The Germans in 1939, three years before the formal start of the Final Solution, were willing to send the young Jews away from Prague, he says.
"There was no threat at all" to his safety there, Winton says, before the Nazi army occupied the city. "The only Germans in Prague were the spies": Nazi spies.
Winton, a retired stockbroker, deals in understatements.
"He was in terrible danger," says Minac. German spies were known to kidnap and torture people at odds with the Third Reich. "The Gestapo was following him," Minac adds.
Back in London, Winton recruited "a secretary and a few volunteers." He came home from his stockbroker’s job at 4 p.m. and did his humanitarian work until 11 p.m. or midnight each day: "as long as my secretary could stand it."
"I led a fairly normal life," Winton says: badgering the British Home Office to admit the endangered children immediately (The bureaucrats "considered him crazy," Minac says) and raising funds in newspaper appeals, in pitches to charitable groups, religious organizations and friends ("There wasn’t much money involved," Winton maintains.)
He kept working until Sept. 1, 1939, the day World War II opened and the borders closed. His seventh and largest group of children, 251, was waiting at the Prague train station that day. The train never left; as far as Winton knows, all 251 perished in the Shoah.
Winton’s track record: The children who left Czechoslovakia under his care lived; those who didn’t died, some 15,000 Czech Jewish children. Most of the kids on his transports were the sole survivors of their families.
Winton lost track of the children after the foster parents claimed them at the London train station. "As far as I knew, they left the country" after the war, he says.
He went on to volunteer for the Red Cross and establish a group of homes for the elderly.
Then his scrapbook turned up. He was going to throw it away. "It wasn’t a story," Winton says. But Elizabeth Maxwell and the BBC and Minac were intrigued.
Since 1988 he has been reunited with the rescued children (and their families) who have settled over the years in Israel, Canada, the United States, back in the Czech Republic and Slovakia, and in other lands. "They call me Nicky. Some call me grandpa," he says.
Minac is still trying to reach the children who went to Latin America after the war and probably haven’t heard about Winton. (To contact Minac: mminac@yahoo.com.)
Most of the rescued children did not know of Winton’s existence until the BBC program made his story public.
"I knew there was some sort of organization" behind the rescue effort, says Schlesinger, the Toronto journalist who found a haven with uncles in England during the war.
"I was shocked.

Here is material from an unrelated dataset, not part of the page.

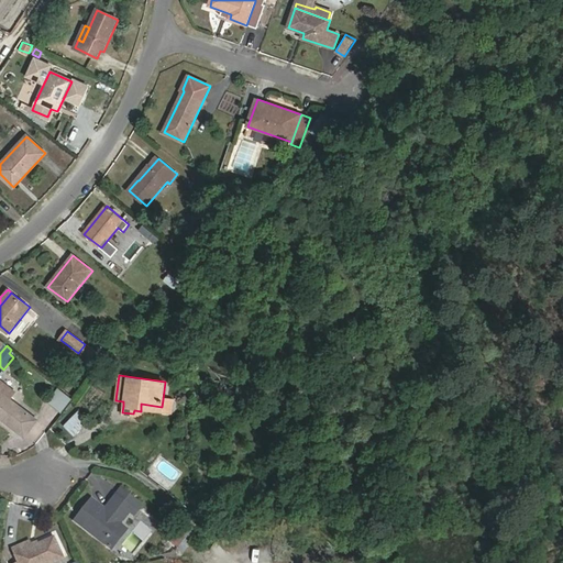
[(15,392),(0,379),(0,417),(25,437),(37,420),(10,398),(15,392)]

I thought it was a Jewish group, HIAS," says Olga Grilli, who arrived in London the month before the war started.
Grilli, who now lives in Poughkeepsie and came to last week’s premiere, has had several reunions with Winton in the past 14 years.
"We spent a long time talking," she says. "I wanted to know how it happened. I had to pry it out of him: he’s an extremely modest man."

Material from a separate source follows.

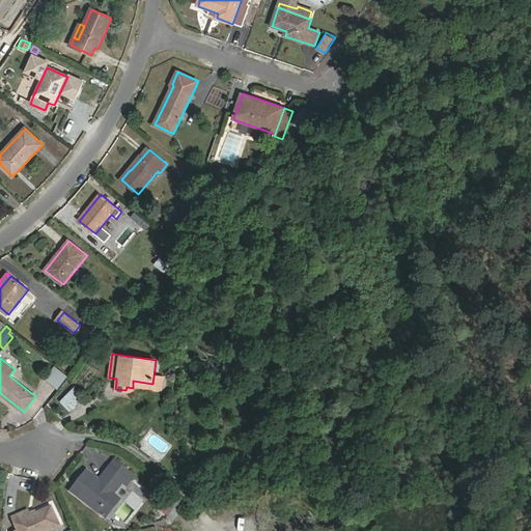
[(67,378),(53,366),(42,380),(57,391),(67,378)]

"Had there been more like him, more Jews would have survived the war," says Steve Schwager, executive vice president of the American Jewish Joint Distribution Committee, which presented its Maasim Tovim Award to Winton at Symphony Space.
Winton received a silver yad, a Torah pointer, from Congregation Mount Sinai in Brooklyn Heights when he attended Yom Kippur services last week at the invitation of Rabbi Joseph Potasnik.
Winton spoke for a few minutes before yizkor, describing what he had done 63 years ago.
"He said, ‘One cannot stand back and remain passive,’ " Rabbi Potasnik related. "People were sitting there completely enthralled. There were tears. People hugged him."
Winton, already named to the Order of the British Empire, was to be honored this week by Prime Minister Tony Blair.
"I feel very embarrassed" by the attention, Winton says.
Even after his story became known, he never took his children aside to tell them the details. They found out from the films and newspaper articles.
But Grilli says she told her children after she discovered what Winton did for her and other young Jews in Czechoslovakia.
"They know a great deal," she says. "I tell them if it wouldn’t be for him, none of us would be here."